ENTRIES SHOWN →
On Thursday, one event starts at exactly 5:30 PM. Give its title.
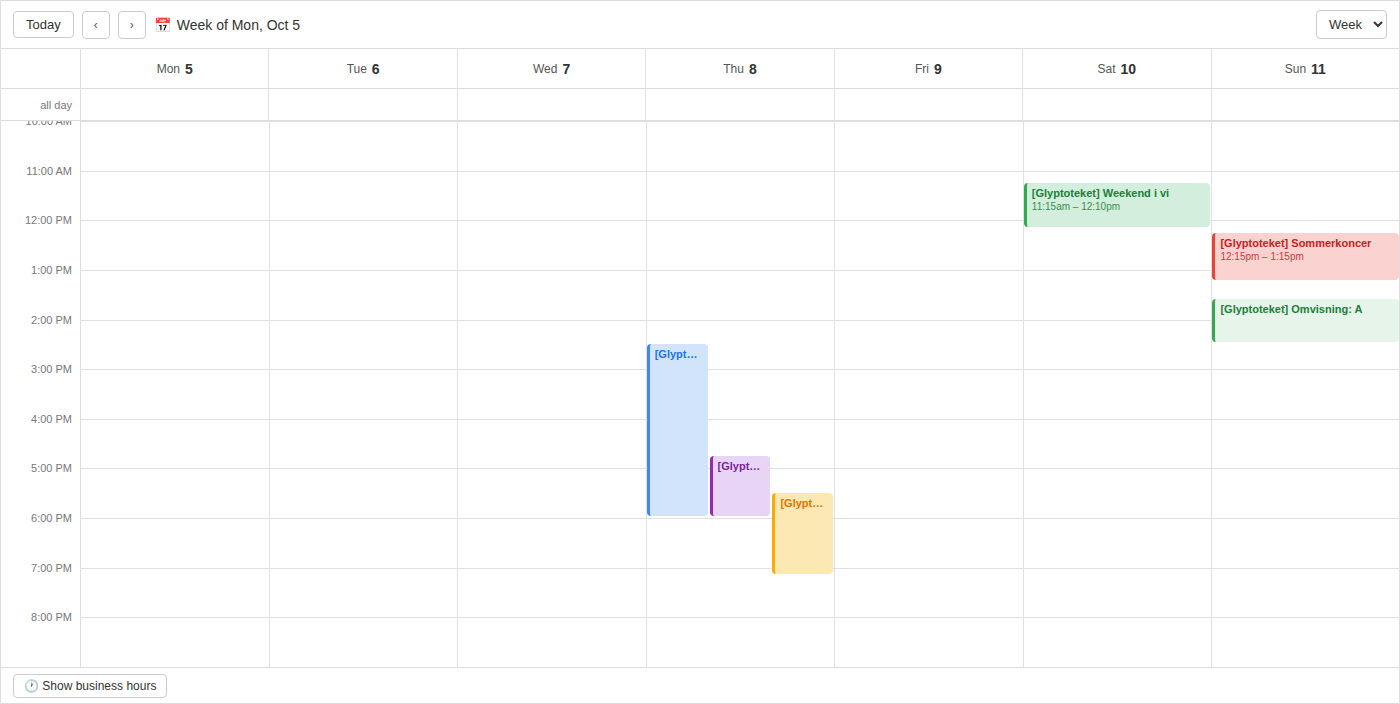
"[Glyptoteket] Kunst og cen"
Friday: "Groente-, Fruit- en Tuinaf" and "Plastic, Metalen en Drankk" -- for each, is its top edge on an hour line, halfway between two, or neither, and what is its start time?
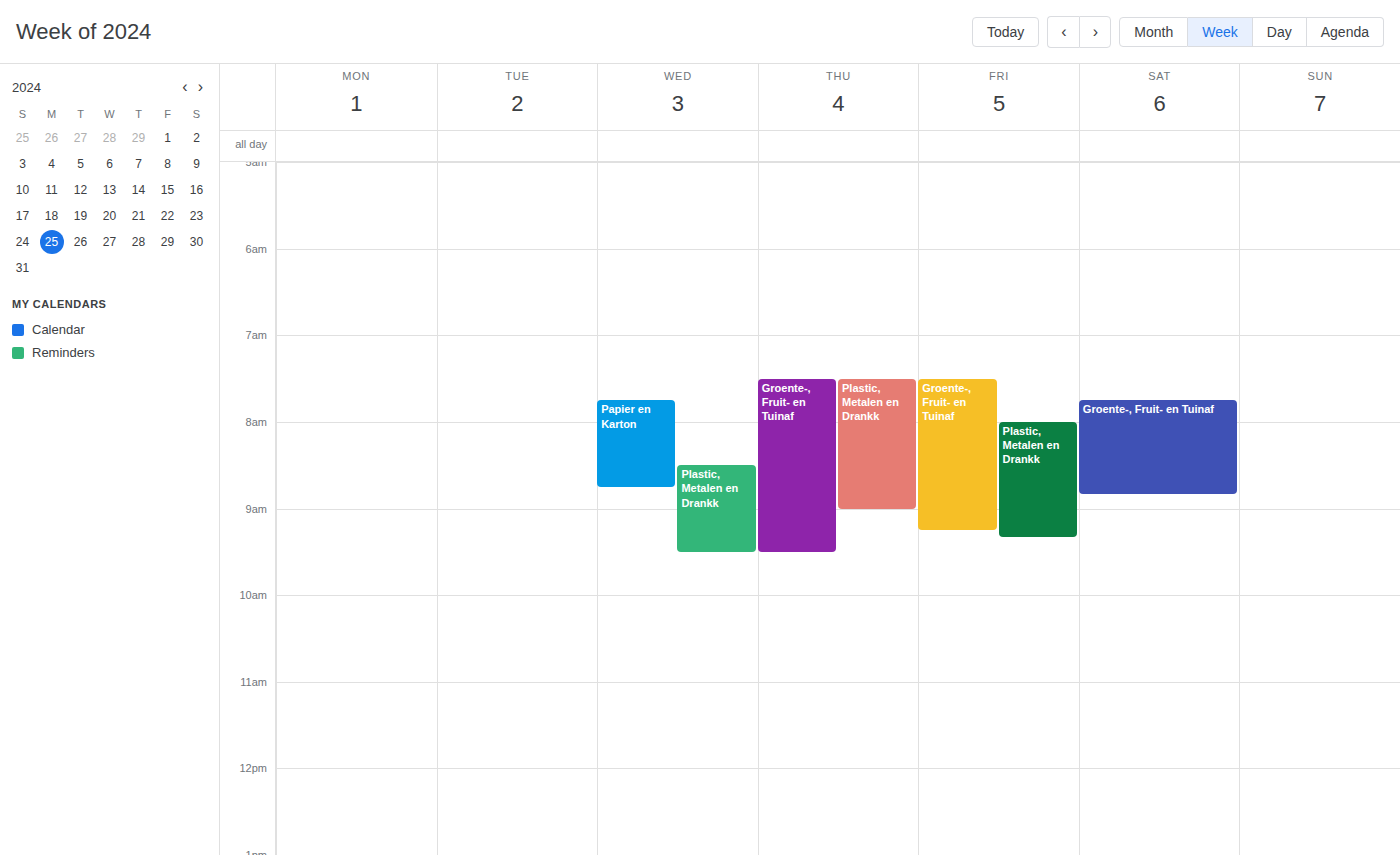
"Groente-, Fruit- en Tuinaf": 7:30 AM, halfway between the 7 AM and 8 AM lines. "Plastic, Metalen en Drankk": 8:00 AM, exactly on the 8 AM line.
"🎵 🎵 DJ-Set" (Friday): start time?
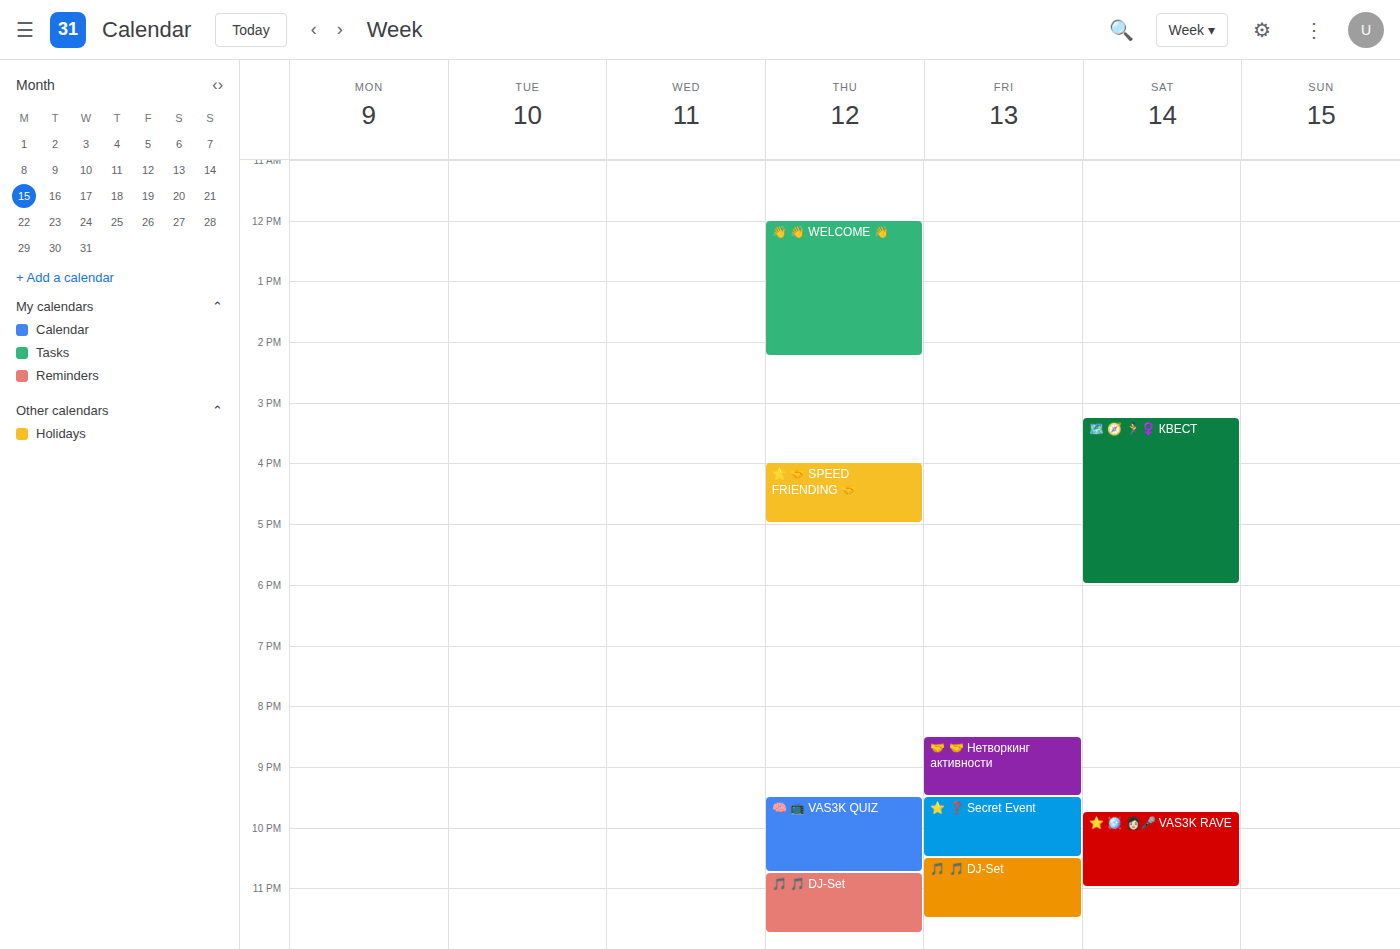
10:30 PM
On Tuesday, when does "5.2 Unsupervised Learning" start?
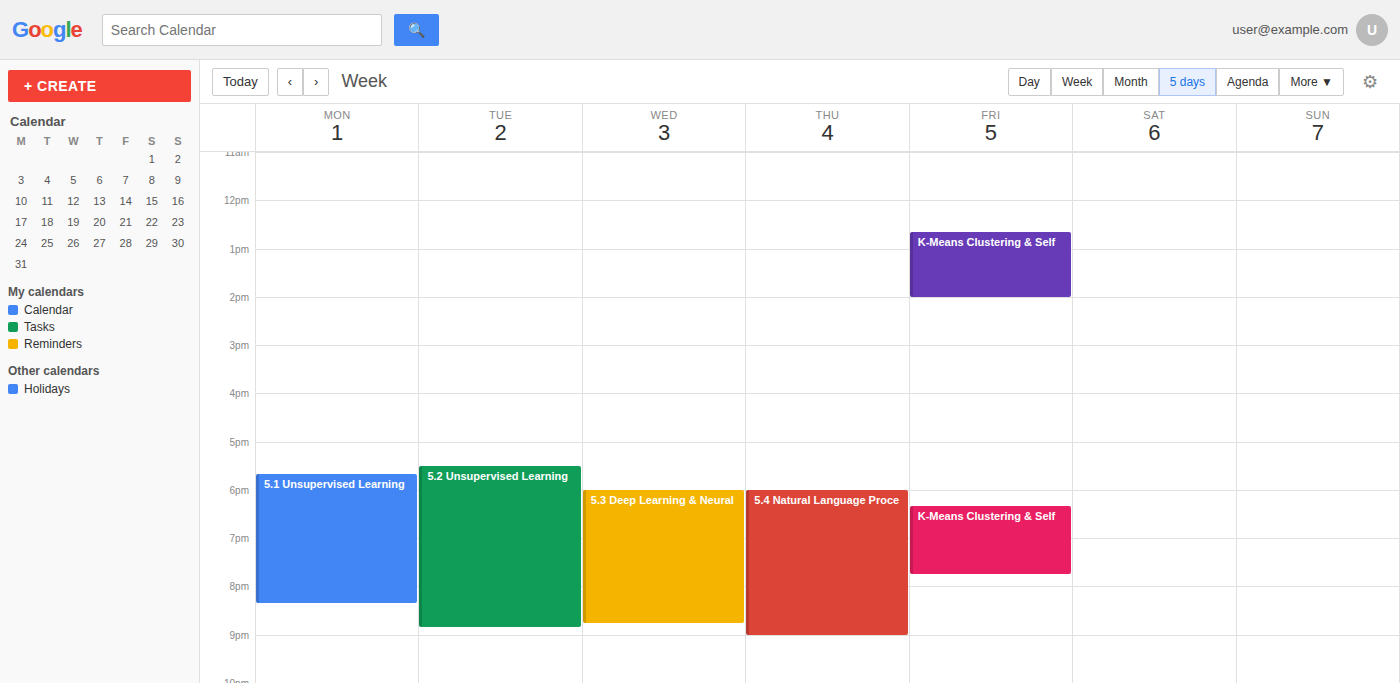
5:30 PM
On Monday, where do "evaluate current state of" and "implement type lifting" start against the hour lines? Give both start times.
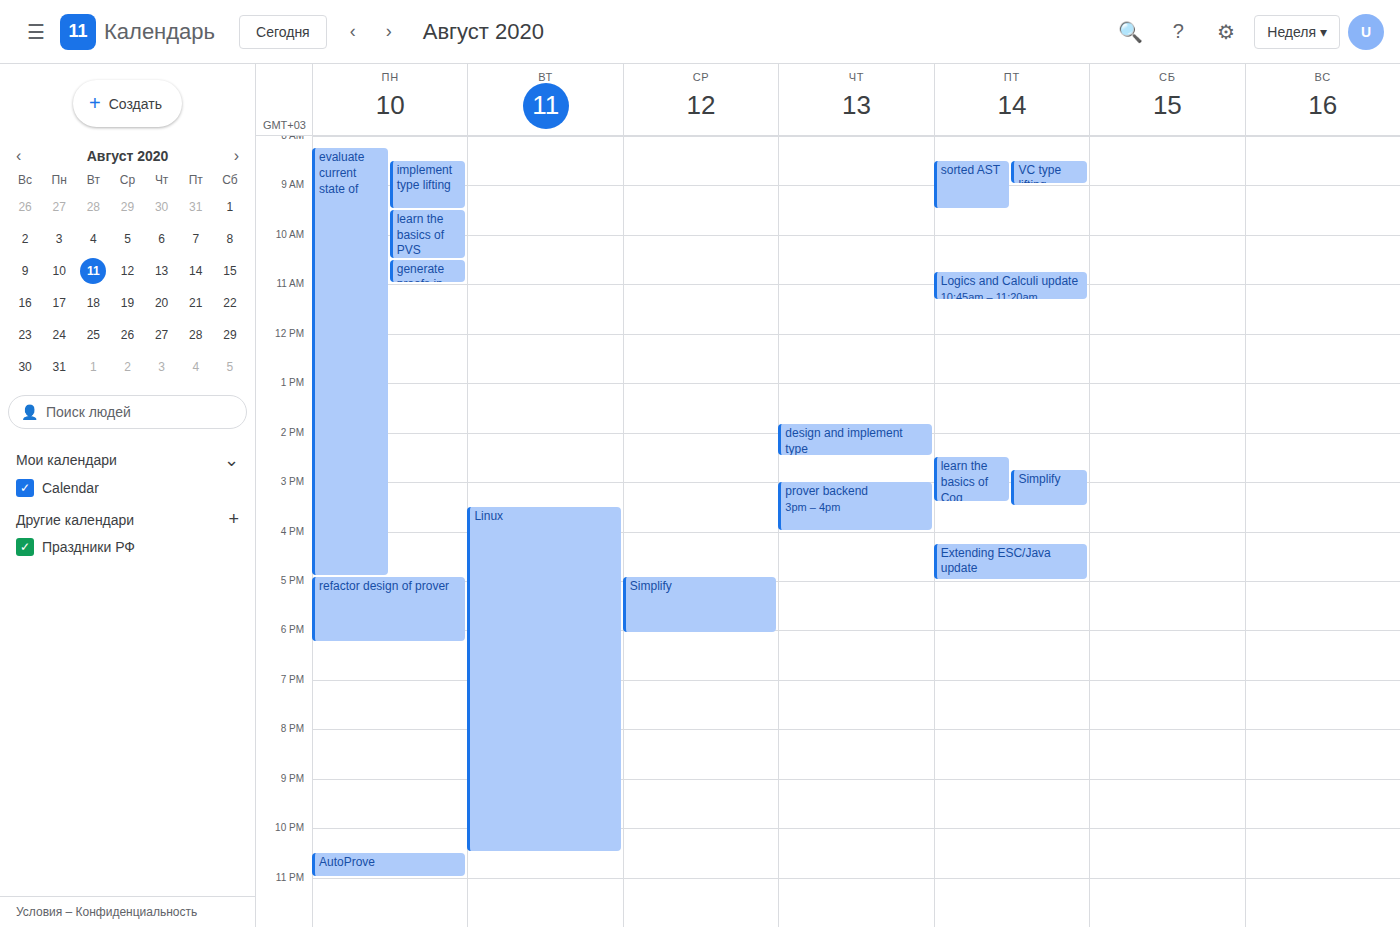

GIVEN REQUEST → Put every line of the records above into a single numbered list, skipping any blank lines. Leave the pictures out.

TASK RESULT →
1. On Thursday, one event starts at exactly 5:30 PM. Give its title.
2. "[Glyptoteket] Kunst og cen"
3. Friday: "Groente-, Fruit- en Tuinaf" and "Plastic, Metalen en Drankk" -- for each, is its top edge on an hour line, halfway between two, or neither, and what is its start time?
4. "Groente-, Fruit- en Tuinaf": 7:30 AM, halfway between the 7 AM and 8 AM lines. "Plastic, Metalen en Drankk": 8:00 AM, exactly on the 8 AM line.
5. "🎵 🎵 DJ-Set" (Friday): start time?
6. 10:30 PM
7. On Tuesday, when does "5.2 Unsupervised Learning" start?
8. 5:30 PM
9. On Monday, where do "evaluate current state of" and "implement type lifting" start against the hour lines? Give both start times.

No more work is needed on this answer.